▸ Your task:
Retype only what runs from the first line of the records to the line with "- ~rofi~, ~alacritty~, ~picom~, ~feh~, ~polybar~, ~qutebrowser~", inclusive, and no pictures.

■ ■ ■ ■

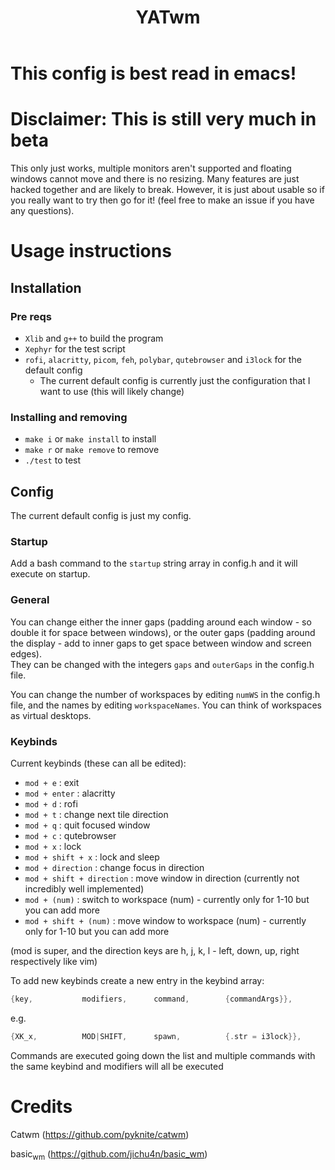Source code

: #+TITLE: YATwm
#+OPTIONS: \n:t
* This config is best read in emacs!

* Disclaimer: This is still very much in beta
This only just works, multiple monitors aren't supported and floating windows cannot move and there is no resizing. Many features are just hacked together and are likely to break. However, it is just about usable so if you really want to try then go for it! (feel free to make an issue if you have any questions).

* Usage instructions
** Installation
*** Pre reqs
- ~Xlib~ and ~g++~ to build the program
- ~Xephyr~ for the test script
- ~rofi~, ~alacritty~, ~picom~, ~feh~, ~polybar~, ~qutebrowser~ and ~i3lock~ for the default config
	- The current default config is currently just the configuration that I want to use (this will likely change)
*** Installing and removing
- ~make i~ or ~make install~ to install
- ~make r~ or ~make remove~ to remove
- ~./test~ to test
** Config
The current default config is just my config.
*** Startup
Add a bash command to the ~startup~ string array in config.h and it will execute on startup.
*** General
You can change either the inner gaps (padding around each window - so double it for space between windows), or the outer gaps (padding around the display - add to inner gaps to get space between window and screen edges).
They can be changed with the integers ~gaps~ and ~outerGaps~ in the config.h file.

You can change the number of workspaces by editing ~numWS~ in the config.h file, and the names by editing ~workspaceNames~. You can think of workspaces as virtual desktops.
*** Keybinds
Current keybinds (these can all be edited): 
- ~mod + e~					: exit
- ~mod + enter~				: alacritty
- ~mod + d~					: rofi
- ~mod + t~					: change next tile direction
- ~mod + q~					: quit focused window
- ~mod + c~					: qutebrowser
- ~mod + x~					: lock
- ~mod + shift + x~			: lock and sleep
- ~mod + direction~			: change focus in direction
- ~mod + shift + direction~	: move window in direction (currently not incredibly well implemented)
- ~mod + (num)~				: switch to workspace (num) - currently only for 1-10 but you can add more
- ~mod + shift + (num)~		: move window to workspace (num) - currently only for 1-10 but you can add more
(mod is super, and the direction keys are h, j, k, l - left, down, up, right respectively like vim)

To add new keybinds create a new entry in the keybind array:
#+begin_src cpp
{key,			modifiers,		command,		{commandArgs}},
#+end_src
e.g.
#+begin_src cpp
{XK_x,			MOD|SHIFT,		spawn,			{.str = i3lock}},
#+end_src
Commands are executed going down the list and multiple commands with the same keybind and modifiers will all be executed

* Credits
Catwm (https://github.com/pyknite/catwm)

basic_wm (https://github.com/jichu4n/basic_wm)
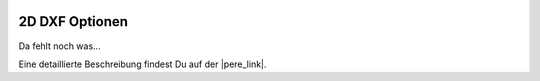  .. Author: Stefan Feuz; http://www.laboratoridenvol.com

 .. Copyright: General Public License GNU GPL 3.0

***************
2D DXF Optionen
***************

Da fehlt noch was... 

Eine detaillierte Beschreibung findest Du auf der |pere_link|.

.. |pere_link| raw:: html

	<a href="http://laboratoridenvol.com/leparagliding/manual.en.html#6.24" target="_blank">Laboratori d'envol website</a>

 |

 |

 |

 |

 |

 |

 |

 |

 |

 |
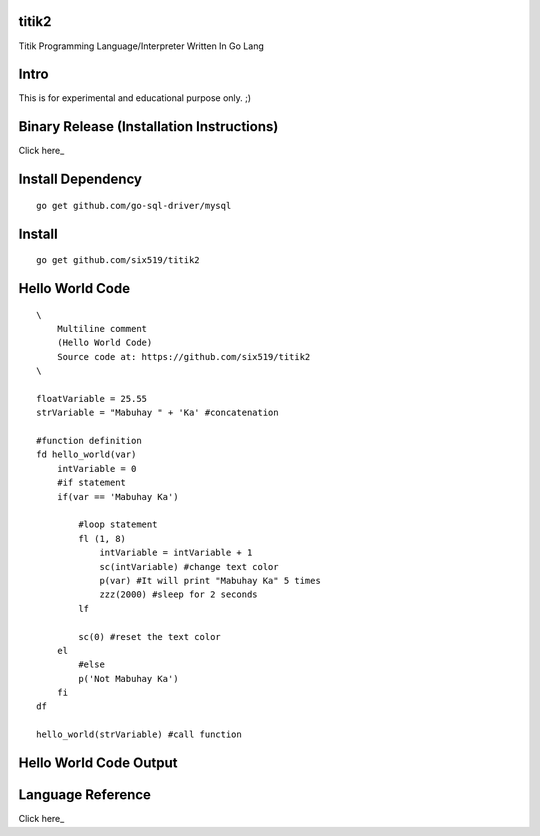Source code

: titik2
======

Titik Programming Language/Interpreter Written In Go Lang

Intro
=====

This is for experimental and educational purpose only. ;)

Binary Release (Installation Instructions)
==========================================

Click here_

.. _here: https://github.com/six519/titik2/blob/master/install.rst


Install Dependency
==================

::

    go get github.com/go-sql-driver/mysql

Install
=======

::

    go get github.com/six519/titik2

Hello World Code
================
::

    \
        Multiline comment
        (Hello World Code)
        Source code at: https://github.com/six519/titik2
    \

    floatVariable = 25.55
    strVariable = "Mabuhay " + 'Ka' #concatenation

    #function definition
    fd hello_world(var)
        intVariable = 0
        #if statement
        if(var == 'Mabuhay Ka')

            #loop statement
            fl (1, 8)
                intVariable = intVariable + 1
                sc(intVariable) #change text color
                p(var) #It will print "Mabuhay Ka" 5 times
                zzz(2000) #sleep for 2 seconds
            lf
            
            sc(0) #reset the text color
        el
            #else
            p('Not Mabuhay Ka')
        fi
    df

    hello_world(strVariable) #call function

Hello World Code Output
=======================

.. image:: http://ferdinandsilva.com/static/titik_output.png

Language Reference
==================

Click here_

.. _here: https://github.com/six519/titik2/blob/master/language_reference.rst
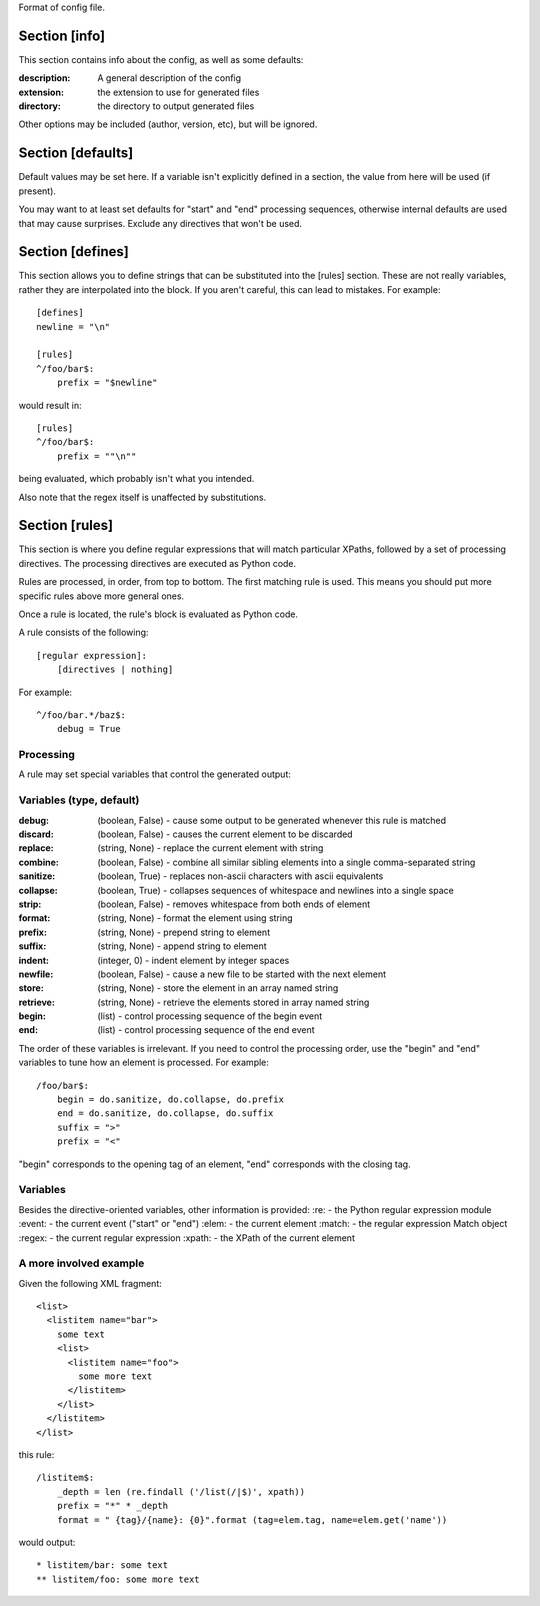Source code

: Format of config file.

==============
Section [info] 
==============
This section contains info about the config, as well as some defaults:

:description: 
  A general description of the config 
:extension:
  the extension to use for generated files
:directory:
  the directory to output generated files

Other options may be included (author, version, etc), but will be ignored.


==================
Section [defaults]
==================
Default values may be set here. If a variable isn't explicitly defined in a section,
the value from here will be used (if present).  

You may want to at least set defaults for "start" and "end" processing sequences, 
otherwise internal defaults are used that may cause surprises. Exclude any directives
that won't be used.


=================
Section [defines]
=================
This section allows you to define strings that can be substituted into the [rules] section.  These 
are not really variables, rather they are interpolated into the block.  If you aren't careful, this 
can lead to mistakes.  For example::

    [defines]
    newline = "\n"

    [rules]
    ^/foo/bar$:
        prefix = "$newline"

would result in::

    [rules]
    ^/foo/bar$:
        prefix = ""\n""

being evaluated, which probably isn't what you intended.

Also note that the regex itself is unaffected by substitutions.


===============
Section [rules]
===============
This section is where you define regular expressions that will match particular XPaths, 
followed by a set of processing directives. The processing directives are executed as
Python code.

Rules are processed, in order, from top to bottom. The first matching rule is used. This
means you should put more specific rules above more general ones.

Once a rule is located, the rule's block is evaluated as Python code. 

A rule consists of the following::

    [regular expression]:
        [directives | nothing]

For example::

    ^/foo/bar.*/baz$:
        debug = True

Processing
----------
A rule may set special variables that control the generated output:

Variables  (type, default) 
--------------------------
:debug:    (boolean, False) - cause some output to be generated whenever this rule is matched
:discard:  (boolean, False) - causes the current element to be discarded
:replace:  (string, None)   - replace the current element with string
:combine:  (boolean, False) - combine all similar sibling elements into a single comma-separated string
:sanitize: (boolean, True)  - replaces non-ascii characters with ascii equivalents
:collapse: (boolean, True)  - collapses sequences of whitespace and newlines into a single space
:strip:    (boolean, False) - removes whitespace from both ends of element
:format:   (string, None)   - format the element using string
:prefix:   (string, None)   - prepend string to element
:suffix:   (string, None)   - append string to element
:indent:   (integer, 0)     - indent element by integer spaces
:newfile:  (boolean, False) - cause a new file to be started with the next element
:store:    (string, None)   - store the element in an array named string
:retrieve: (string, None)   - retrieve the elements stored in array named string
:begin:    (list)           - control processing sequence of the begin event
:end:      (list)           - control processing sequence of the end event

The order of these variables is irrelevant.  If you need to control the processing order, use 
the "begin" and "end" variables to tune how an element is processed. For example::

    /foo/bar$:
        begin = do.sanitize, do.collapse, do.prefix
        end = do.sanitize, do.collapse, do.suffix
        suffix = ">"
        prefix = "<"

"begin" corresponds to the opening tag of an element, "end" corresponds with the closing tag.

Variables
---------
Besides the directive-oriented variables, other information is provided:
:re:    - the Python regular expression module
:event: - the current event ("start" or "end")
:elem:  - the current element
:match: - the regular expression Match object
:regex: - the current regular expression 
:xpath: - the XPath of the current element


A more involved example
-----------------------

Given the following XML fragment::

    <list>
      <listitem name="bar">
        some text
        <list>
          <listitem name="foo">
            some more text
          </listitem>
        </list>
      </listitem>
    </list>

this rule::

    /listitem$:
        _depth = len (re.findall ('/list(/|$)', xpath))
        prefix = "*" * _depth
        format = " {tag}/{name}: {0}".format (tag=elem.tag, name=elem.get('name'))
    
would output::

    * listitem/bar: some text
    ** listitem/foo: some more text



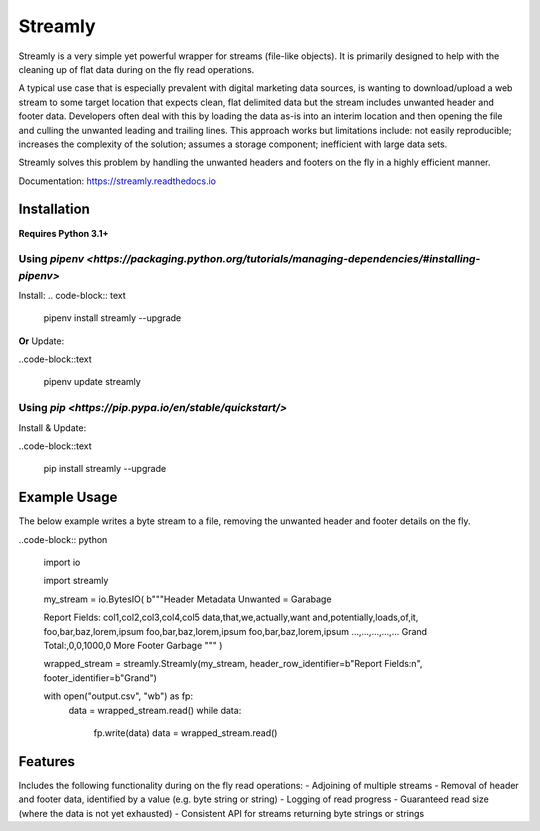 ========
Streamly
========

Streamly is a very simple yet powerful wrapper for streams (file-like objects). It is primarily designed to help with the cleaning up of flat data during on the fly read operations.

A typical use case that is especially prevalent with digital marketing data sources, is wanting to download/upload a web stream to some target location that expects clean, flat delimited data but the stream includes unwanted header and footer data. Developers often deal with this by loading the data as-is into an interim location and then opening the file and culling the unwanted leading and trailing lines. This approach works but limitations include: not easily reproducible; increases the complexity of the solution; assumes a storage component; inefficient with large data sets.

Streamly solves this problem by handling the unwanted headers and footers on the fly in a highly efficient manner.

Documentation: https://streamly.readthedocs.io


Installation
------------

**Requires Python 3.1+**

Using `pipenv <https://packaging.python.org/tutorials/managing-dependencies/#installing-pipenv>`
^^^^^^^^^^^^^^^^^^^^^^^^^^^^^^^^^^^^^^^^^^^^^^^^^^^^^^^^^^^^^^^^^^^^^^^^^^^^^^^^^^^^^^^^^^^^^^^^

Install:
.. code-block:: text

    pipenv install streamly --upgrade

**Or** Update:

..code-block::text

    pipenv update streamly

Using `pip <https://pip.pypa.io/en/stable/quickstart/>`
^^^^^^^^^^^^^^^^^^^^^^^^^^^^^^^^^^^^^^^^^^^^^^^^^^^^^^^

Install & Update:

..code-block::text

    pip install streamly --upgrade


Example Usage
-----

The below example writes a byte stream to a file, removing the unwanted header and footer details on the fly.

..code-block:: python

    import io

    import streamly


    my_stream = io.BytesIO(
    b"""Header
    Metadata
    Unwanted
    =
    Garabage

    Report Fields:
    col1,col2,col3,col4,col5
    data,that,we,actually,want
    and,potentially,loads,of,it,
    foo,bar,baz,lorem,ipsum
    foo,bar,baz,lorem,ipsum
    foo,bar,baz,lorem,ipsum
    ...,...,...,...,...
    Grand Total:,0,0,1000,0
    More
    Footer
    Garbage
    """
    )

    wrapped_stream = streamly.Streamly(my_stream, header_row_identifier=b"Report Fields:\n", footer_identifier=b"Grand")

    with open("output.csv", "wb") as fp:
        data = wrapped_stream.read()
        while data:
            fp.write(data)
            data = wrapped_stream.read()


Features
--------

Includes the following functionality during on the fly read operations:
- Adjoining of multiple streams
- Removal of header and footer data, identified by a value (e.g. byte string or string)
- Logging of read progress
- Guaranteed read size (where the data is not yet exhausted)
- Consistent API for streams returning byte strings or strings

■ ■ ■ ■

▸ Output for this exercise:
Source code

: #+TITLE: YATwm
#+OPTIONS: \n:t
* This config is best read in emacs!

* Disclaimer: This is still very much in beta
This only just works, multiple monitors aren't supported and floating windows cannot move and there is no resizing. Many features are just hacked together and are likely to break. However, it is just about usable so if you really want to try then go for it! (feel free to make an issue if you have any questions).

* Usage instructions
** Installation
*** Pre reqs
- ~Xlib~ and ~g++~ to build the program
- ~Xephyr~ for the test script
- ~rofi~, ~alacritty~, ~picom~, ~feh~, ~polybar~, ~qutebrowser~ and ~i3lock~ for the default config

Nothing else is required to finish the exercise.